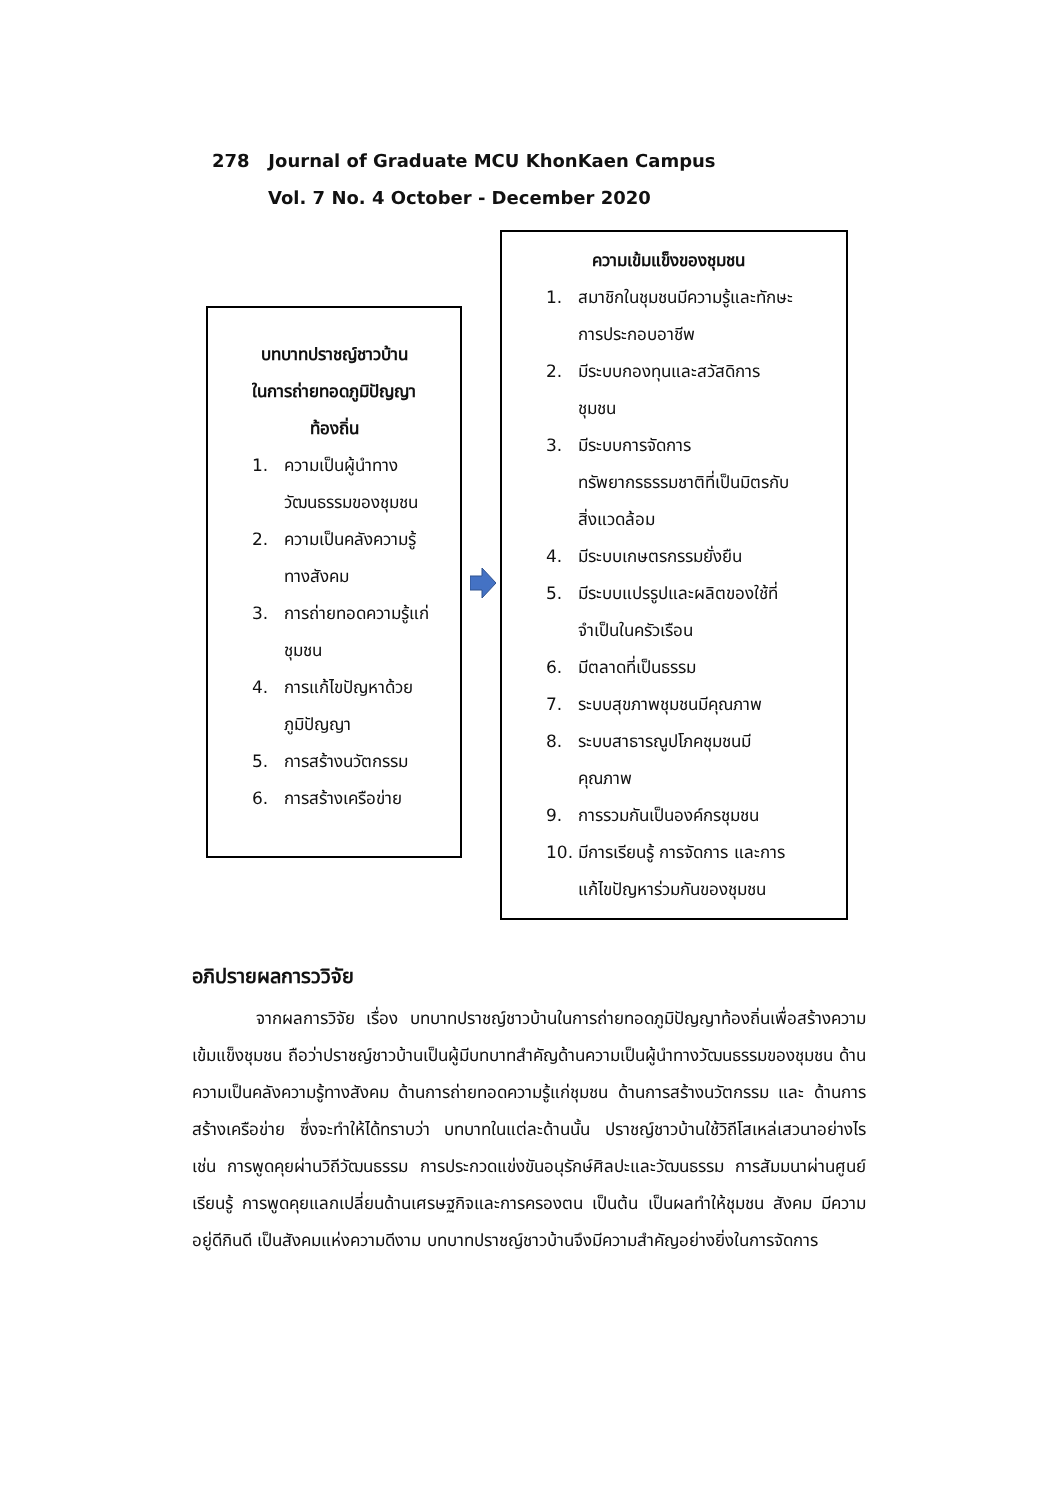278 Journal of Graduate MCU KhonKaen Campus
Vol. 7 No. 4 October - December 2020
บทบาทปราชญ์ชาวบ้าน
ในการถ่ายทอดภูมิปัญญา
ท้องถิ่น
1. ความเป็นผู้นำทาง
วัฒนธรรมของชุมชน
2. ความเป็นคลังความรู้
ทางสังคม
3. การถ่ายทอดความรู้แก่
ชุมชน
4. การแก้ไขปัญหาด้วย
ภูมิปัญญา
5. การสร้างนวัตกรรม
6. การสร้างเครือข่าย
ความเข้มแข็งของชุมชน
1. สมาชิกในชุมชนมีความรู้และทักษะ
การประกอบอาชีพ
2. มีระบบกองทุนและสวัสดิการ
ชุมชน
3. มีระบบการจัดการ
ทรัพยากรธรรมชาติที่เป็นมิตรกับ
สิ่งแวดล้อม
4. มีระบบเกษตรกรรมยั่งยืน
5. มีระบบแปรรูปและผลิตของใช้ที่
จำเป็นในครัวเรือน
6. มีตลาดที่เป็นธรรม
7. ระบบสุขภาพชุมชนมีคุณภาพ
8. ระบบสาธารณูปโภคชุมชนมี
คุณภาพ
9. การรวมกันเป็นองค์กรชุมชน
10. มีการเรียนรู้ การจัดการ และการ
แก้ไขปัญหาร่วมกันของชุมชน
อภิปรายผลการววิจัย
จากผลการวิจัย เรื่อง บทบาทปราชญ์ชาวบ้านในการถ่ายทอดภูมิปัญญาท้องถิ่นเพื่อสร้างความเข้มแข็งชุมชน ถือว่าปราชญ์ชาวบ้านเป็นผู้มีบทบาทสำคัญด้านความเป็นผู้นำทางวัฒนธรรมของชุมชน ด้านความเป็นคลังความรู้ทางสังคม ด้านการถ่ายทอดความรู้แก่ชุมชน ด้านการสร้างนวัตกรรม และ ด้านการสร้างเครือข่าย ซึ่งจะทำให้ได้ทราบว่า บทบาทในแต่ละด้านนั้น ปราชญ์ชาวบ้านใช้วิถีโสเหล่เสวนาอย่างไร เช่น การพูดคุยผ่านวิถีวัฒนธรรม การประกวดแข่งขันอนุรักษ์ศิลปะและวัฒนธรรม การสัมมนาผ่านศูนย์เรียนรู้ การพูดคุยแลกเปลี่ยนด้านเศรษฐกิจและการครองตน เป็นต้น เป็นผลทำให้ชุมชน สังคม มีความอยู่ดีกินดี เป็นสังคมแห่งความดีงาม บทบาทปราชญ์ชาวบ้านจึงมีความสำคัญอย่างยิ่งในการจัดการ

--------------------------------------------------

Instructions to follow: Each line of the entries above that contains "ายทอดภ" must be copied into the answer.

Final answer:
ในการถ่ายทอดภูมิปัญญา
จากผลการวิจัย เรื่อง บทบาทปราชญ์ชาวบ้านในการถ่ายทอดภูมิปัญญาท้องถิ่นเพื่อสร้างความเข้มแข็งชุมชน ถือว่าปราชญ์ชาวบ้านเป็นผู้มีบทบาทสำคัญด้านความเป็นผู้นำทางวัฒนธรรมของชุมชน ด้านความเป็นคลังความรู้ทางสังคม ด้านการถ่ายทอดความรู้แก่ชุมชน ด้านการสร้างนวัตกรรม และ ด้านการสร้างเครือข่าย ซึ่งจะทำให้ได้ทราบว่า บทบาทในแต่ละด้านนั้น ปราชญ์ชาวบ้านใช้วิถีโสเหล่เสวนาอย่างไร เช่น การพูดคุยผ่านวิถีวัฒนธรรม การประกวดแข่งขันอนุรักษ์ศิลปะและวัฒนธรรม การสัมมนาผ่านศูนย์เรียนรู้ การพูดคุยแลกเปลี่ยนด้านเศรษฐกิจและการครองตน เป็นต้น เป็นผลทำให้ชุมชน สังคม มีความอยู่ดีกินดี เป็นสังคมแห่งความดีงาม บทบาทปราชญ์ชาวบ้านจึงมีความสำคัญอย่างยิ่งในการจัดการ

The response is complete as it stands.